§ TEXTAUSZUG:
____________
Lokalreporter in Neapel:Der Chronist der Camorra

29 Festnahmen, ein Mord, ein Überfall: alles ganz normal, findet Luigi Sannino. Der Italiener ist Reporter einer Lokalzeitung in Neapel - und für das organisierte Verbrechen zuständig.

Andrea Bachstein

Wenn mal man bei simplen Klischees bleiben will, gehört zu den Berühmtheiten Neapels sicher dieses: seine Schönheit, der Vesuv, Pizza, Weihnachtskrippen, das Müllproblem und das Verbrechen. Letzteres ist das Metier von Luigi Sannino. Der große, schlaksige Mann mit der randlosen Brille hat eher etwas von einem nachsichtigen Mathelehrer an sich. Doch der 50-Jährige schreibt "Cronaca Nera", schwarze Nachrichten, wie in Italien die Berichterstattung über Kriminalität heißt.

Lokalreporter in Neapel: Italienische Carabinieri untersuchen den Bunker des Mafiabosses Pasquale Russo. Mit dabei: die Presse. Camorra-Kenner wie Luigi Sannino nennt man "Camorrologo".
____________
§ GESAMMELTES MATERIAL:
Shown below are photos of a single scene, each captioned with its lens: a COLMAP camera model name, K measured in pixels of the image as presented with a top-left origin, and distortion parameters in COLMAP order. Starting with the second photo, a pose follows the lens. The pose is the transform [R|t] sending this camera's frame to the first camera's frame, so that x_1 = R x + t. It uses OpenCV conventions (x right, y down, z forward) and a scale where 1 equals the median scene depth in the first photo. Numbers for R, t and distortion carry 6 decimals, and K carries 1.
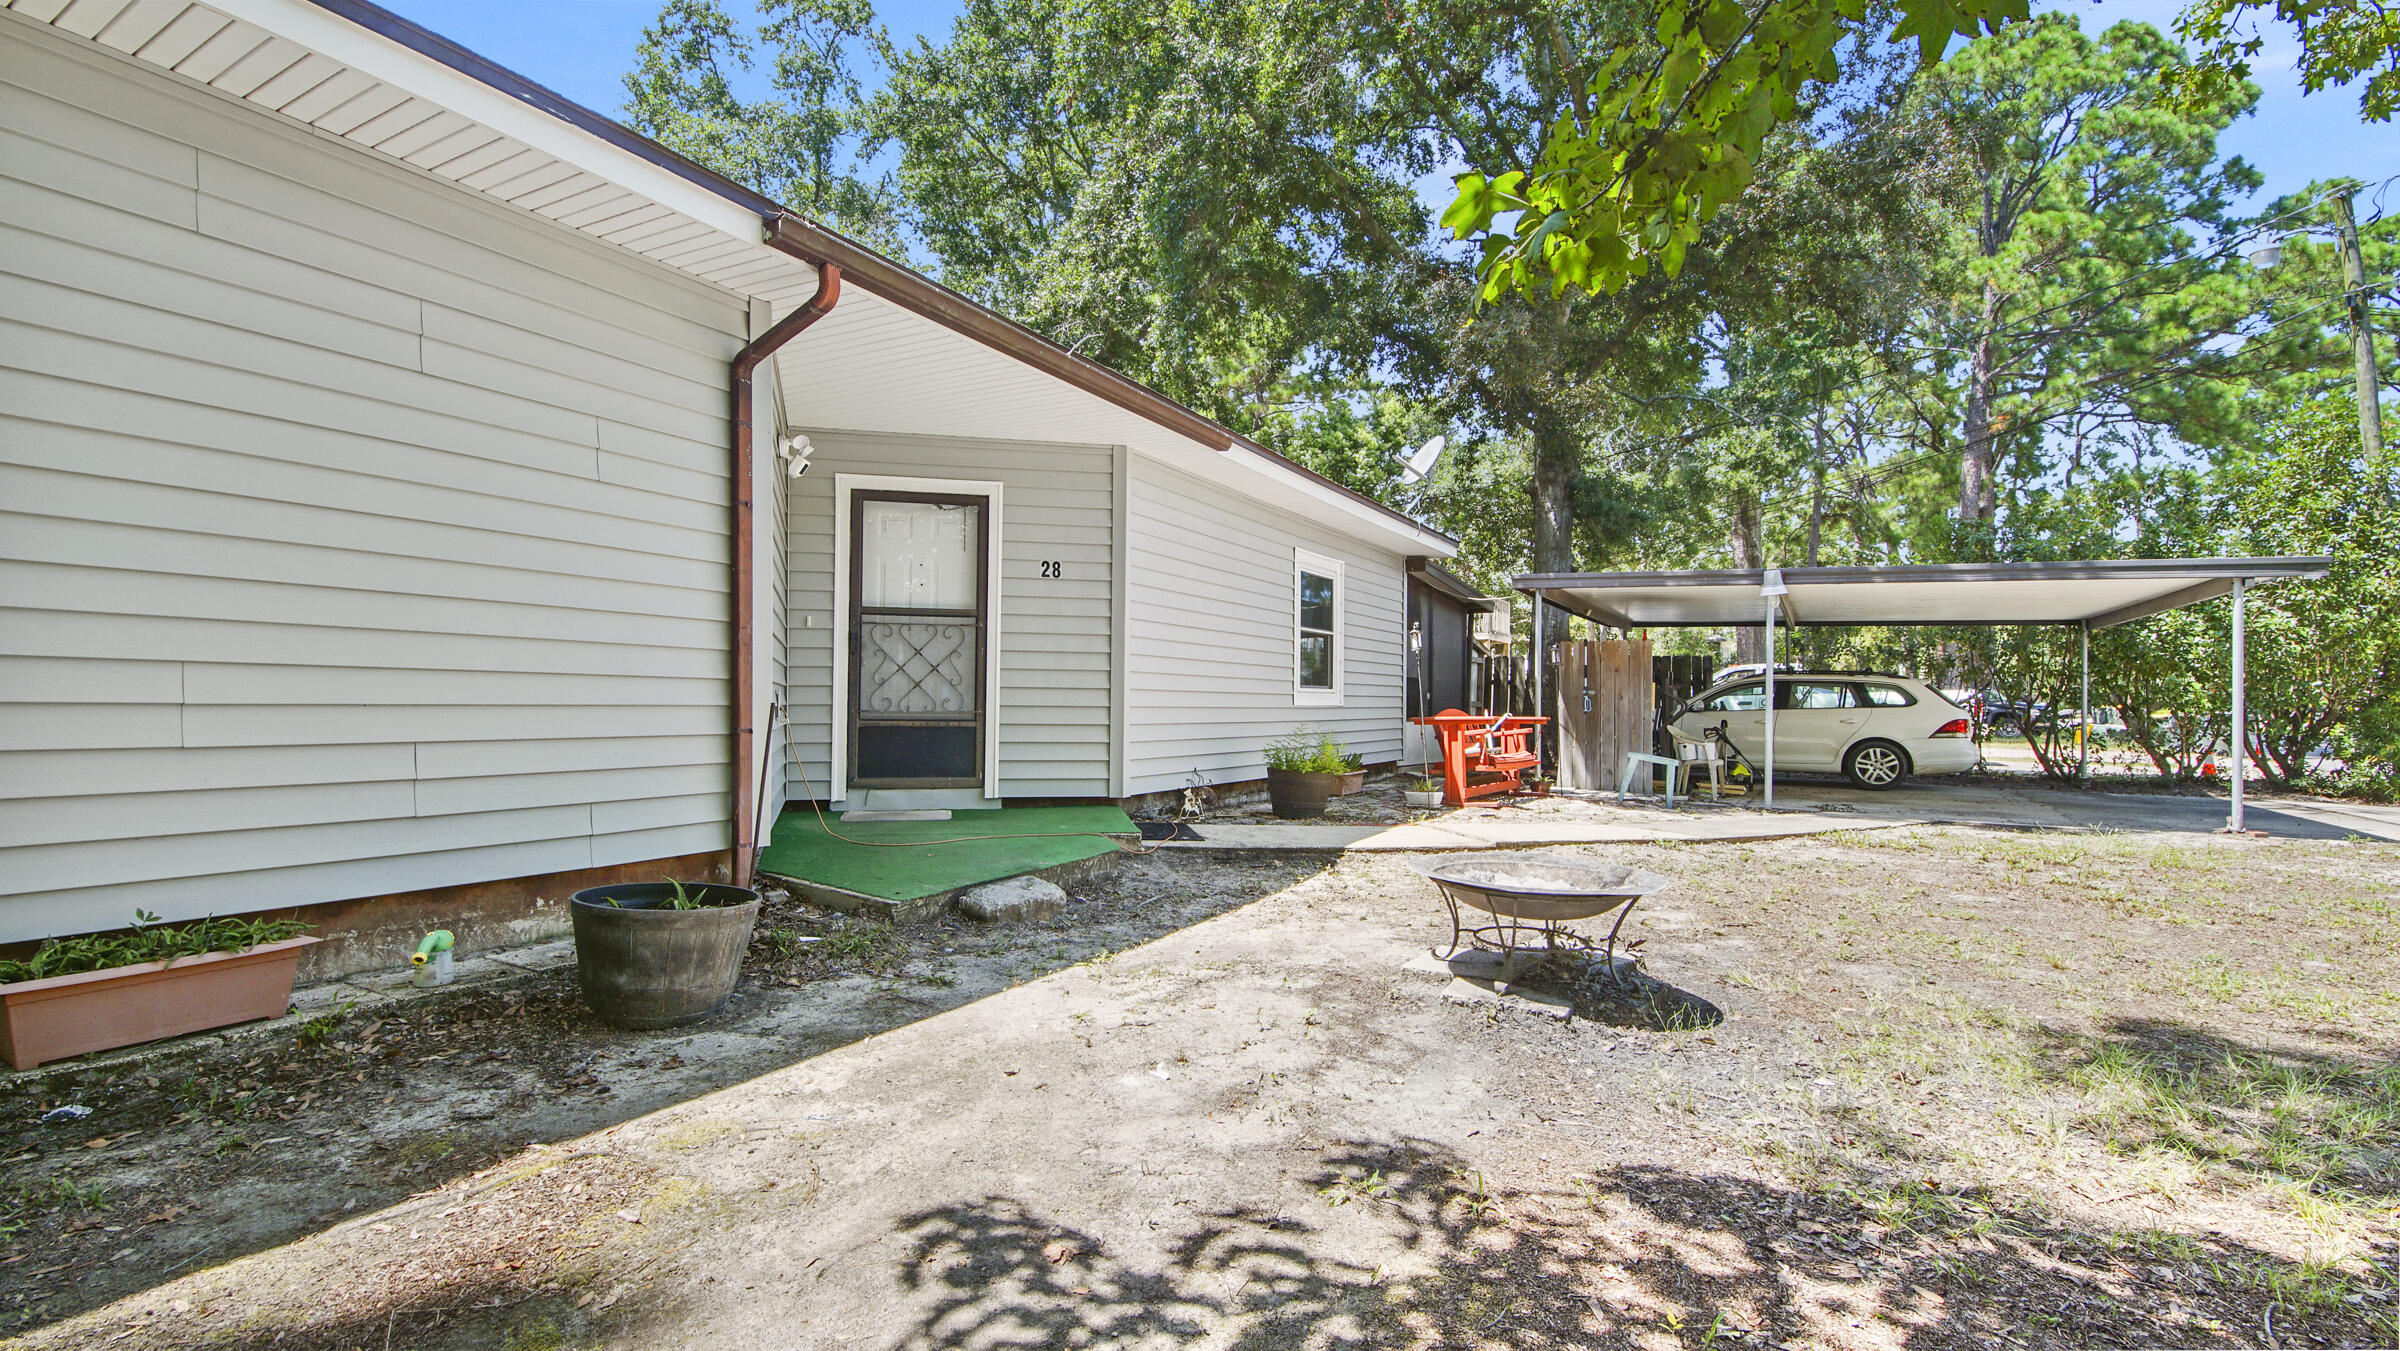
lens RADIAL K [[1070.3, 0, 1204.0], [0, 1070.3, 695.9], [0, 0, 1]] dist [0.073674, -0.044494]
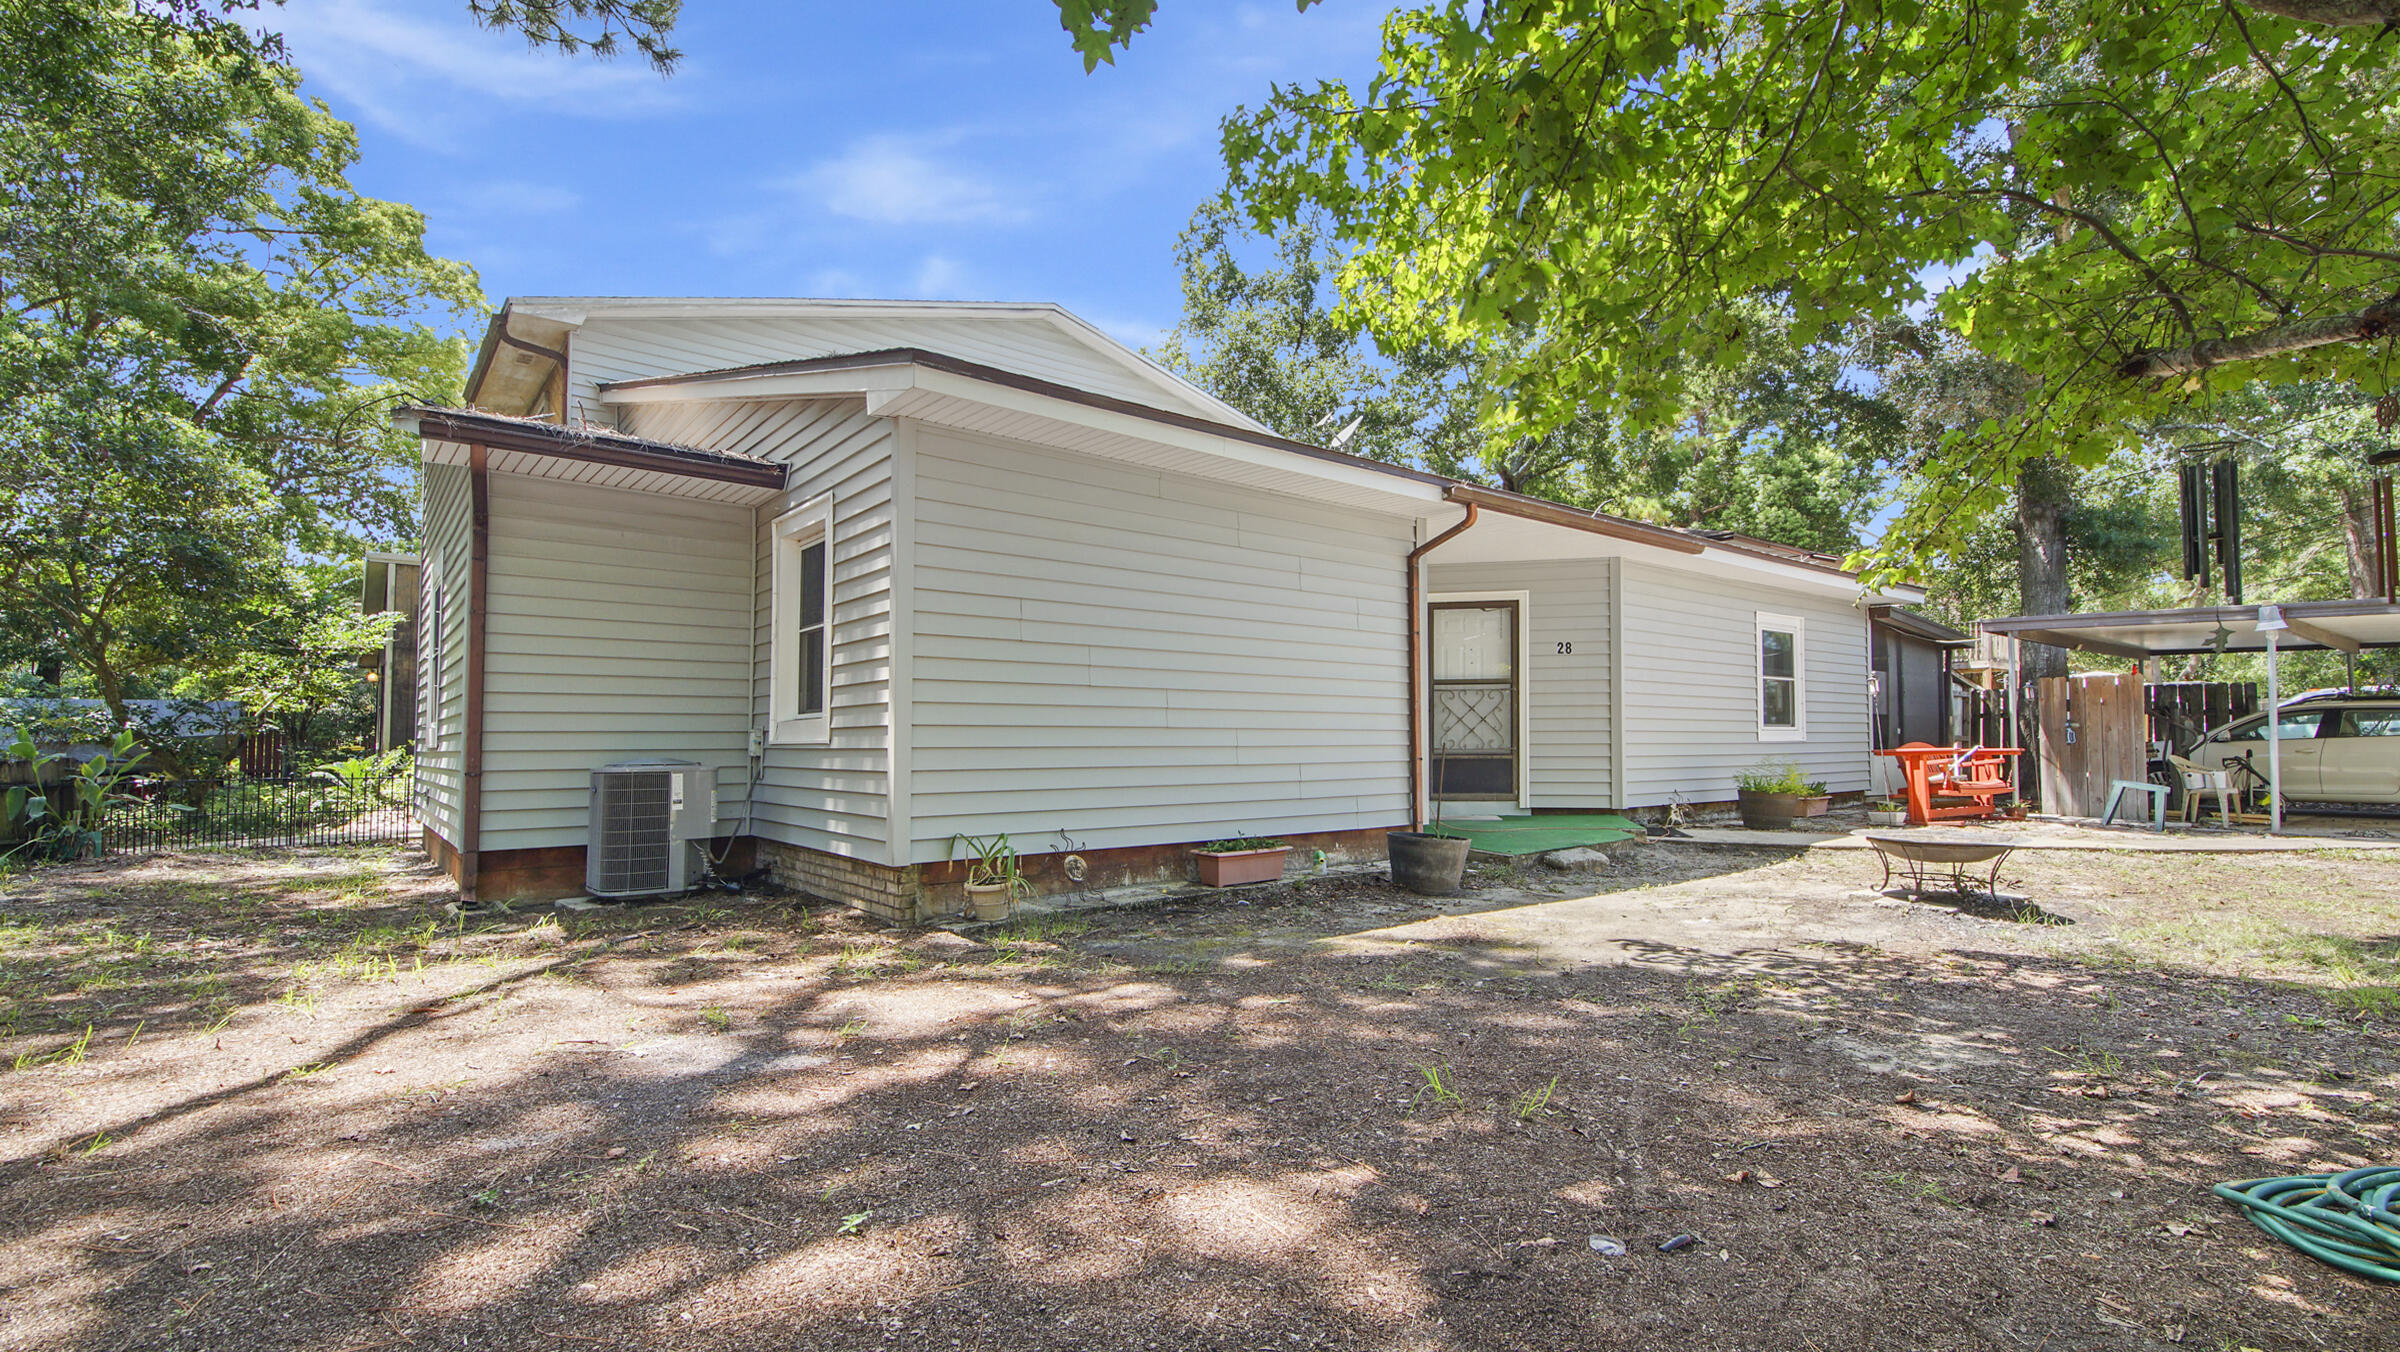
____________
§ AUFGABENTEILE:
1. Wie alt ist Luigi Sannino laut dem Textauszug über den Lokalreporter in Neapel?
2. Übertragen Sie den folgenden Satz aus dem Textauszug über den Lokalreporter in Neapel ins Englische: „Der große, schlaksige Mann mit der randlosen Brille hat eher etwas von einem nachsichtigen Mathelehrer an sich.“

§ SCHRIFTLICHE ANTWORTEN:
1. Luigi Sannino ist 50 Jahre alt.

2. The tall, lanky man with the rimless glasses has more the air of an indulgent math teacher about him.